An Bord Pleanála holds hearing over proposed €500 million Clonshaugh facility

More than 34,000 submissions were made in relation to the development of a new regional sewage plant for Dublin – most of which were objections to the location of the facility, Irish Water has told an An Bord Pleanála hearing.

Irish Water is seeking permission from the board for a €500 million sewage plant at Clonshaugh east of Dublin Airport, which would be the second-largest sewage works in the State after the Ringsend plant in Dublin 4.

The plant, which would process the waste of 500,000 people across the greater Dublin area, is “vital” to safeguard public health, protect the environment, and facilitate future development, Irish Water has said.

Communication consultant Dan O’Boyle, representing Irish Water, acknowledged there had been significant opposition to the project during public consultation, but said this had resulted in “significant actions and enhancements” to the project.


A “buffer zone” around “odour producing units” had been increased from 100m to 300m and treatment tanks would now be fully covered which would have “significant benefits in terms of odour management” Mr O’Boyle said.

There had also been changes to pipeline routes and construction methodology. However, most significantly Irish Water has recently decided to apply an additional treatment process to the effluent from the plant, before it is discharged into Dublin Bay.

The project includes the construction of an underground orbital sewer from Blanchardstown to Clonshaugh, to intercept existing flows to Ringsend; a pumping station at Abbotstown; and an outfall pipeline to discharge effluent into the Irish Sea approximately 1km north east of Ireland’s Eye.

Environmentalists and residents claimed the effluent would not be treated to the same standard as at the Ringsend plant.

Project manager for the new facility Ciarán O'Keeffe told the hearing while the proposal would have a "negligible impact" on the quality of coastal waters, in response to concerns, including those raised by Fingal County Council in relation to "ecoli concentrations in the treated effluent" ultraviolet disinfectant treatment would be applied.

“Irish Water has determined that it will apply UV treatment to all effluent discharges,” My O’Keeffe said “as an abundance of caution”.

At the opening of the hearing yesterday Irish Water's head of asset management Sean Laffey said the new plant was essential to divert "wastewater load" away from the Ringsend sewage works.

There was already “significant overloading of sewers, deficiencies at combined sewer outflows and increased risk of sewer flooding throughout the network” he said.

The Ringsend and the Leixlip sewage plants, even with upgrades, would reach a “capacity deficit” by the 2025 Mr Laffey said and “further expansion of Ringsend and Leixlip waste water treatment plants beyond their ultimate design capacity is not possible”.

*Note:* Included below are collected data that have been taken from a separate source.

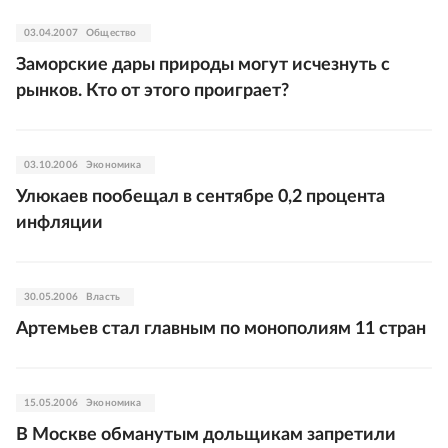
03.04.2007
Общество
Заморские дары природы могут исчезнуть с
рынков. Кто от этого проиграет?
03.10.2006
Экономика
Улюкаев пообещал в сентябре 0,2 процента
инфляции
30.05.2006
Власть
Артемьев стал главным по монополиям 11 стран
15.05.2006
Экономика
В Москве обманутым дольщикам запретили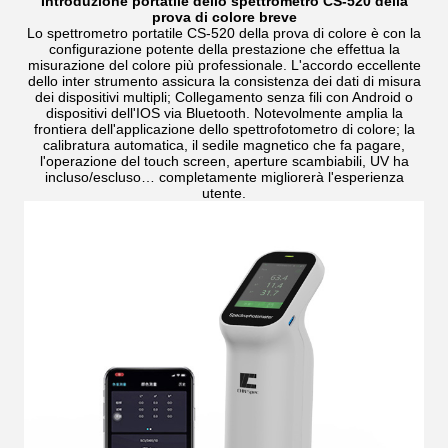
Introduzione portatile dello spettrometro CS-520 della
prova di colore breve
Lo spettrometro portatile CS-520 della prova di colore è con la
configurazione potente della prestazione che effettua la
misurazione del colore più professionale. L'accordo eccellente
dello inter strumento assicura la consistenza dei dati di misura
dei dispositivi multipli; Collegamento senza fili con Android o
dispositivi dell'IOS via Bluetooth. Notevolmente amplia la
frontiera dell'applicazione dello spettrofotometro di colore; la
calibratura automatica, il sedile magnetico che fa pagare,
l'operazione del touch screen, aperture scambiabili, UV ha
incluso/escluso… completamente migliorerà l'esperienza
utente.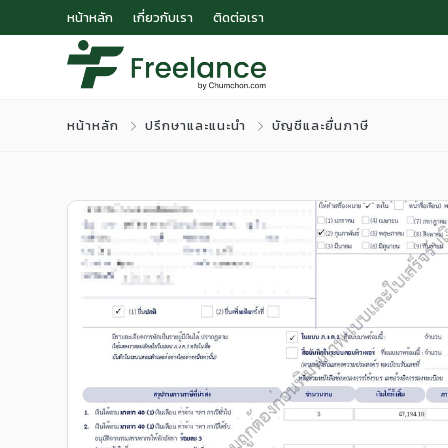
หน้าหลัก
เกี่ยวกับเรา
ติดต่อเรา
หน้าหลัก
ปรึกษาและแนะนำ
บัญชีและยื่นภาษี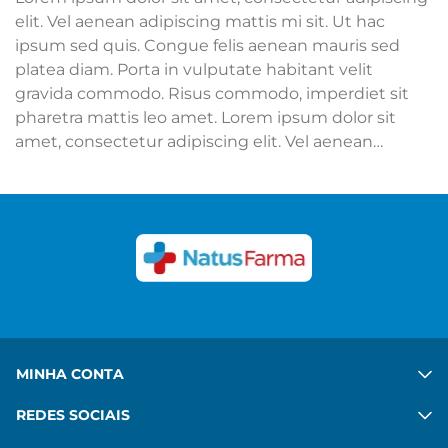
elit. Vel aenean adipiscing mattis mi sit. Ut hac
ipsum sed quis. Congue felis aenean mauris sed
platea diam. Porta in vulputate habitant velit
gravida commodo. Risus commodo, imperdiet sit
pharetra mattis leo amet. Lorem ipsum dolor sit
amet, consectetur adipiscing elit. Vel aenean
adipiscing mattis mi sit. Ut hac ipsum sed quis.
Congue felis aenean mauris sed platea diam. Porta
in vulputate habitant velit gravida commodo. Risus
commodo, imperdiet sit pharetra mattis leo amet.
Ver mais
MINHA CONTA
REDES SOCIAIS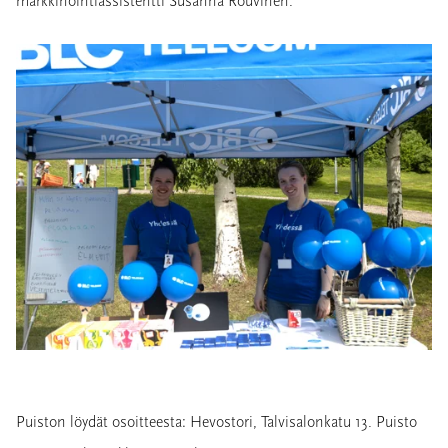
markkinointiassistentti Susanna Rouvinen.
Puiston löydät osoitteesta: Hevostori, Talvisalonkatu 13. Puisto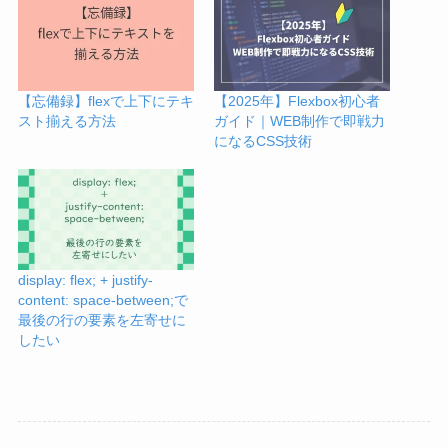
【忘備録】flexで上下にテキ
【2025年】Flexbox初心者
スト揃える方法
ガイド｜WEB制作で即戦力
になるCSS技術
display: flex; + justify-
content: space-between;で
最後の行の要素を左寄せに
したい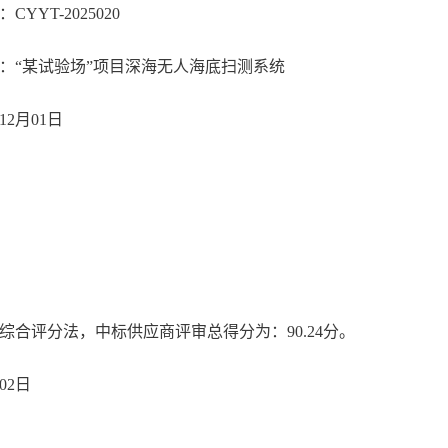
：
CYYT-2025020
：
“某试验场”项目深海无人海底扫测系统
25年12月01日
综合评分法，中标供应商评审总得分为：
90.24分。
2月02日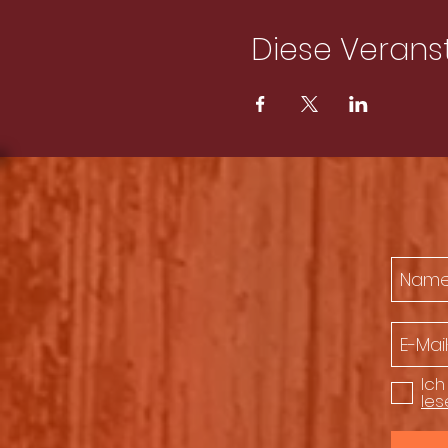
Diese Veranst
Ich
les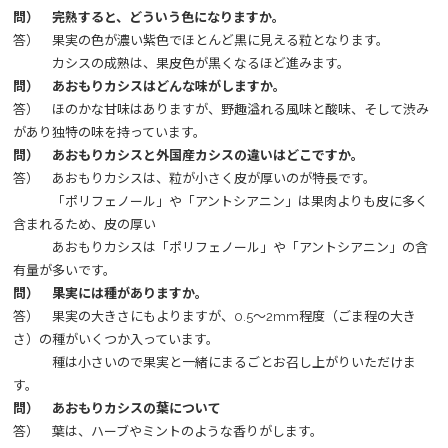
​問） 完熟すると、どういう色になりますか。
答） 果実の色が濃い紫色でほとんど黒に見える粒となります。
カシスの成熟は、果皮色が黒くなるほど進みます。
問） あおもりカシスはどんな味がしますか。
答） ほのかな甘味はありますが、野趣溢れる風味と酸味、そして渋み
があり独特の味を持っています。
​問） あおもりカシスと外国産カシスの違いはどこですか。
答） あおもりカシスは、粒が小さく皮が厚いのが特長です。
「ポリフェノール」や「アントシアニン」は果肉よりも皮に多く
含まれるため、皮の厚い
あおもりカシスは「ポリフェノール」や「アントシアニン」の含
有量が多いです。
問） 果実には種がありますか。
答） 果実の大きさにもよりますが、0.5～2mm程度（ごま程の大き
さ）の種がいくつか入っています。
種は小さいので果実と一緒にまるごとお召し上がりいただけま
す。
問） あおもりカシスの葉について
答） 葉は、ハーブやミントのような香りがします。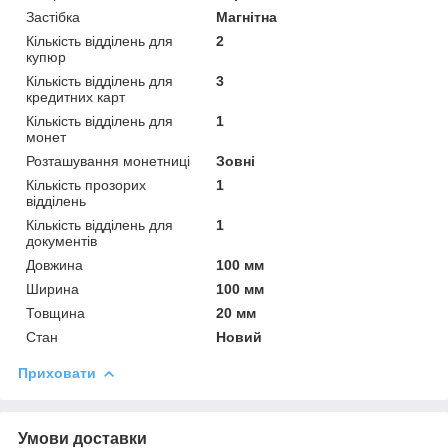
Застібка
Магнітна
Кількість відділень для
2
купюр
Кількість відділень для
3
кредитних карт
Кількість відділень для
1
монет
Розташування монетниці
Зовні
Кількість прозорих
1
відділень
Кількість відділень для
1
документів
Довжина
100 мм
Ширина
100 мм
Товщина
20 мм
Стан
Новий
Приховати
Умови доставки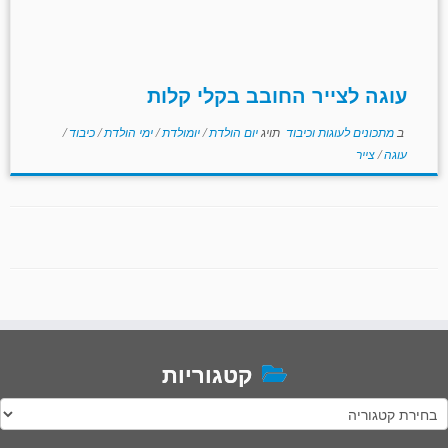
עוגה לצייר החובב בקלי קלות
ב
מתכונים לעוגות וכיבוד
תויג
יום הולדת
/
יומולדת
/
ימי הולדת
/
כיבוד
/
עוגה
/
צייר
קטגוריות
טגוריות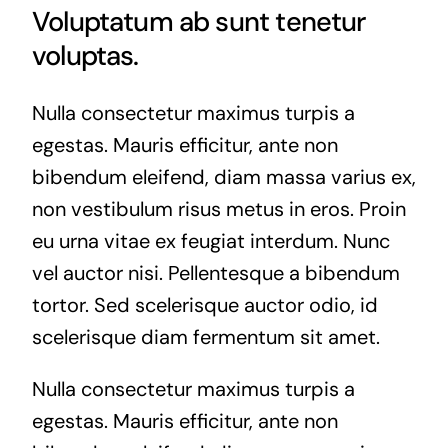
Voluptatum ab sunt tenetur
voluptas.
Nulla consectetur maximus turpis a
egestas. Mauris efficitur, ante non
bibendum eleifend, diam massa varius ex,
non vestibulum risus metus in eros. Proin
eu urna vitae ex feugiat interdum. Nunc
vel auctor nisi. Pellentesque a bibendum
tortor. Sed scelerisque auctor odio, id
scelerisque diam fermentum sit amet.
Nulla consectetur maximus turpis a
egestas. Mauris efficitur, ante non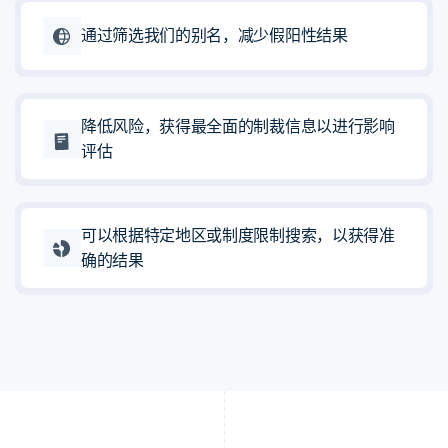
通过筛选我们的别名，减少假阳性结果
降低风险，获得最全面的制裁信息以进行影响
评估
可以根据特定地区或制度限制搜索，以获得准
确的结果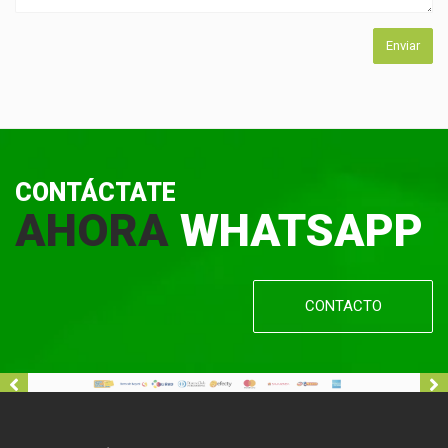
CONTÁCTATE
AHORA
WHATSAPP
CONTACTO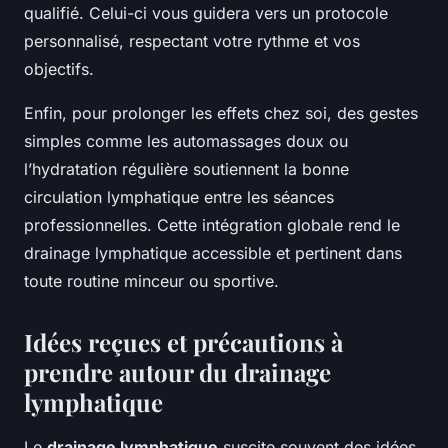
qualifié. Celui-ci vous guidera vers un protocole
personnalisé, respectant votre rythme et vos
objectifs.
Enfin, pour prolonger les effets chez soi, des gestes
simples comme les automassages doux ou
l’hydratation régulière soutiennent la bonne
circulation lymphatique entre les séances
professionnelles. Cette intégration globale rend le
drainage lymphatique accessible et pertinent dans
toute routine minceur ou sportive.
Idées reçues et précautions à
prendre autour du drainage
lymphatique
Le
drainage lymphatique
suscite souvent des idées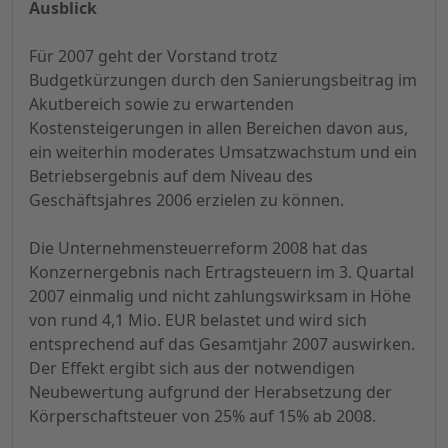
Ausblick
Für 2007 geht der Vorstand trotz
Budgetkürzungen durch den Sanierungsbeitrag im
Akutbereich sowie zu erwartenden
Kostensteigerungen in allen Bereichen davon aus,
ein weiterhin moderates Umsatzwachstum und ein
Betriebsergebnis auf dem Niveau des
Geschäftsjahres 2006 erzielen zu können.
Die Unternehmensteuerreform 2008 hat das
Konzernergebnis nach Ertragsteuern im 3. Quartal
2007 einmalig und nicht zahlungswirksam in Höhe
von rund 4,1 Mio. EUR belastet und wird sich
entsprechend auf das Gesamtjahr 2007 auswirken.
Der Effekt ergibt sich aus der notwendigen
Neubewertung aufgrund der Herabsetzung der
Körperschaftsteuer von 25% auf 15% ab 2008.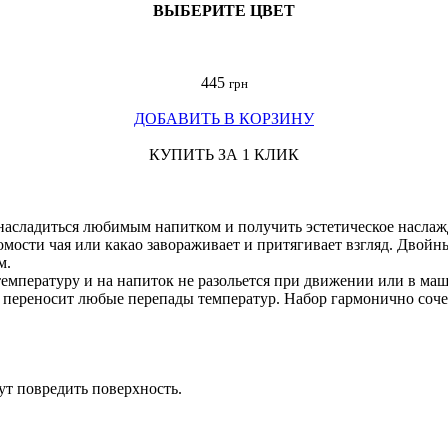
ВЫБЕРИТЕ ЦВЕТ
445
грн
ДОБАВИТЬ В КОРЗИНУ
КУПИТЬ ЗА 1 КЛИК
 наслaдиться любимым напитком и получить эстетическое наслаж
омости чая или какао завораживает и притягивает взгляд. Двойны
м.
емпературу и на напиток не разольется при движении или в маш
 переносит любые перепады температур. Набор гармонично сочета
ут повредить поверхность.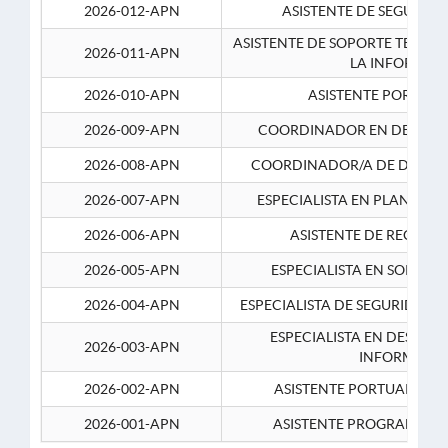
2026-012-APN
ASISTENTE DE SEGURID
ASISTENTE DE SOPORTE TECNI
2026-011-APN
LA INFORMAC
2026-010-APN
ASISTENTE PORTUAR
2026-009-APN
COORDINADOR EN DESARRO
2026-008-APN
COORDINADOR/A DE DESARR
2026-007-APN
ESPECIALISTA EN PLANEAM
2026-006-APN
ASISTENTE DE RECURS
2026-005-APN
ESPECIALISTA EN SOPORT
2026-004-APN
ESPECIALISTA DE SEGURIDAD 
ESPECIALISTA EN DESARRO
2026-003-APN
INFORMATIC
2026-002-APN
ASISTENTE PORTUARIO 2
2026-001-APN
ASISTENTE PROGRAMADOR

The proposed new plant would provide the additional capacity required once the Ringsend works had reached its limits.


“The new regional plant is required to divert load away from the Ringsend facility, alleviate pressure on the wastewater network and support the long-term sustainable growth of the wider Dublin region,” he said.

“Irish Water firmly believes that the proposed project is the optimum solution from a technical, environmental, social and economic perspective, to meeting Dublin’s wastewater treatment requirements.”

More than 100 people, most of them local residents and environmental groups opposing the plan, attended the opening of the hearing. Individual residents and groups will next week set out their objections to the facility which they said will jeopardise the health of people, wildlife and plants, and will increase pollution in Dublin Bay.

The hearing is expected to continue for two weeks.